It started quietly just messages exchanged in the stillness of night, when the world slowed down and conversations felt a little more honest. He was that corporate guy from my workspace, the one I never thought I’d actually *feel* something for. But somehow, between his nights and my day shifts, we found a rhythm.
Then we met.
At first, it was simple coffee, casual smiles, that soft curiosity of two people figuring each other out. One meeting turned into another, then drinks… again and again, until it became our thing. Laughter that felt effortless, a kind of ease I hadn’t known in a while
In our next meet we hugged, Not the kind you give casually. This one lingered. Ten minutes, maybe more. It wasn’t about time, though. It was about how safe it felt, how naturally I fit there, like something inside me had finally exhaled
By then, I knew what I wanted
I told myself I needed courage, so I let the drinks blur my hesitation. When he pulled me in for another hug, I smiled and made up some excuse about the gear box being in the way. “Can I just sit properly?” I asked, already moving closer before he could answer, And then I was there on his seat, close enough to feel his breath.
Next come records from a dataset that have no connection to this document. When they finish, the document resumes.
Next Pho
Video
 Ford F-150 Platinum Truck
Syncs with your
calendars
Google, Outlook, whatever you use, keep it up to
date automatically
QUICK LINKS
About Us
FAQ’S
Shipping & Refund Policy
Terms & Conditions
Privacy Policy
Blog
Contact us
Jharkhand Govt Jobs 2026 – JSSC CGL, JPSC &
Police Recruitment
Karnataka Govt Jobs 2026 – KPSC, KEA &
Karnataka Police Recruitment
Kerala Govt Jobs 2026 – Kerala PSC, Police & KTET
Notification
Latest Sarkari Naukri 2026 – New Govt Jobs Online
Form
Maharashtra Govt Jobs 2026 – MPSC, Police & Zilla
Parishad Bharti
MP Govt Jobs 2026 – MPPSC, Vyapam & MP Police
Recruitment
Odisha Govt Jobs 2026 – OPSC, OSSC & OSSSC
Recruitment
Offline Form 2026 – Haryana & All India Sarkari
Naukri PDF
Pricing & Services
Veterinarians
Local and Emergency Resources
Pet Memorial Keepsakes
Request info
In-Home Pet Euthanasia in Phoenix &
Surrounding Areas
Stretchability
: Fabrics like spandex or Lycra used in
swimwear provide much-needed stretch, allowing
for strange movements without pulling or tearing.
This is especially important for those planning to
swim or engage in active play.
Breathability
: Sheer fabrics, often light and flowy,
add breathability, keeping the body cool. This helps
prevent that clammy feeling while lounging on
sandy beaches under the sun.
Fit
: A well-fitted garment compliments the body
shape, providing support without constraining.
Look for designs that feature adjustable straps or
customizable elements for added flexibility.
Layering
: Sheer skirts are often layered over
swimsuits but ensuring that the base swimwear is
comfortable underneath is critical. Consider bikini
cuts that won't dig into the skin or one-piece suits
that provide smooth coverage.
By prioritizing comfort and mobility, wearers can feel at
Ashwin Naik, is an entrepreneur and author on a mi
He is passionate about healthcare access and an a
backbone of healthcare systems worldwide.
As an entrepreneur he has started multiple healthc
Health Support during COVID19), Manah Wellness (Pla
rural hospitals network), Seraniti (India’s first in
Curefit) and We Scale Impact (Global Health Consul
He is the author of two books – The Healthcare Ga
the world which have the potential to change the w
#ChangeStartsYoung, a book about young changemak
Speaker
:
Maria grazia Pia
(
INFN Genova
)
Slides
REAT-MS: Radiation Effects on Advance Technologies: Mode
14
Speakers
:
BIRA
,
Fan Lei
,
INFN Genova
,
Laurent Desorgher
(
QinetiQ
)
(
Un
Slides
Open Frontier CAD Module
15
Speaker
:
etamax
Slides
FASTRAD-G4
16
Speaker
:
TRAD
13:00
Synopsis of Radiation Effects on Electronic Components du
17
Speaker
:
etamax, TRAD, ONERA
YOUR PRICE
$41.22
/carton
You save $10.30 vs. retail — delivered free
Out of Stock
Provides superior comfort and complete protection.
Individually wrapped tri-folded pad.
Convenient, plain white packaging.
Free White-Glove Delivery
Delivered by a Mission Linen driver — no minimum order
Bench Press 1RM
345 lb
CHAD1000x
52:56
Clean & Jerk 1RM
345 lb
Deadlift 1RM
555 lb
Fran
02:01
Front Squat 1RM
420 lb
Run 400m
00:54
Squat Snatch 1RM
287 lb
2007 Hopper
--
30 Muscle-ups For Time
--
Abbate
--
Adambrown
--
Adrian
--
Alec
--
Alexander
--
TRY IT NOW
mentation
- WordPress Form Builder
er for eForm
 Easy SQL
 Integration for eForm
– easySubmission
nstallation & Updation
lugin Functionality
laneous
We were hugging, but it shifted. That silence. That charged, quiet pause where everything speaks without words. I pulled back just enough to look at him. Our eyes met, and I swear it was like we both already knew.
I smiled, barely breathing I paused, just for a second. “Can I kiss you?”
Consent mattered. But so did that moment.
And when he said yes,it happened.
Slow at first. Then deeper. Warmer. Hungrier in a way I hadn’t expected. It wasn’t rushed, it wasn’t awkward. It was… right. His lips, the way he held me it stayed. I don’t even remember how long it lasted, only how it felt. Like something I’d been missing without knowing.
After that, everything changed.
At least for me.
I found myself thinking about him more than I should. Missing him in quiet moments. Craving his presence… and his lips. It wasn’t just attraction anymore it had weight.
I’d look at him and tell him, almost every time, “You’re so handsome… so gorgeous.” Not because it sounded nice but because, in my eyes, in my world he was💋
The way his eyes softened when he looked at me, the way his smile felt like it was meant only for me.
We couldn’t always meet openly, so we found our own quiet corners. A little cabin café became ours a place where time slowed down and the world stayed outside. We’d sit close, talk in low voices, steal moments that felt too personal to exist anywhere else. Every touch felt intentional, every glance heavy with meaning.
And then came the day that stayed with me the most.
Our recent meet… where we went slightly a bit more intensed!!
I took off my top.. so he could explore my bare skin!! Feel my heart from outside!! Suck my tits and make me moan just for him. He’s soft lips touched my nipples and I forgot to breathe. Gradually his lips and tongue made there way out to my collor bones, my neck nibbling around my ears.. oh my fucking god!! He is just so good. And then he grabbed my legs and made me lie down… swirling his tongue around my tummy and trying to get in. But I stopped I wanted to take charge now. I love his neck… its just Sooo tempting to bite around it! Lick his ear lobes… ufff just love how he gets into the moment. Then we kissed again with more passion and this time I rubbed him from his pants. He was rock hard! Just about to explode… Didnot want that to go wasted so I holded it…. Damn he is… speechless!!
I was really shy to go down on him!!! But then he said with his cute smile and handsome face, its alright if you don’t want too!! I couldn’t fucking resist it and I just sat down and took the monster in… I am not exaggerating but thats the best dick I have ever tasted!!! I loved going in and out with my lips… Had goog gags in between but enjoyed it to the core…. And then it was his turn but I was shy again… but he slipped his fingers inside my pussy and woah!!! The gameplay he had made me sit on him the next moment.
And thats when I found myself swaying on him…
The time was limited but the energy was intensified and bursting… but then hunger came in and we had to stop mid way…!!
We ordered food, just casually, like any other time. But when it arrived, he did something so small… and yet, it meant everything. He took the first bite of every single thing we ordered and gave it to me. Every time.
And before I could even process it, he’d lean in and kiss me.
Again and again.
It wasn’t about the food. It wasn’t about the gesture itself. It was the way he made me feel seen… chosen… like I mattered in that quiet, unspoken way no one had ever shown me before.
I remember sitting there, looking at him, feeling this strange calm settle inside me. No overthinking, no doubts just him, in that moment, being exactly what I didn’t even know I needed.
And maybe that’s what made it so dangerous.
Because somewhere between those kisses, those stolen moments, and those soft, unexpected gestures… and the incomplete SeX
I realized I wasn’t just enjoying him anymore.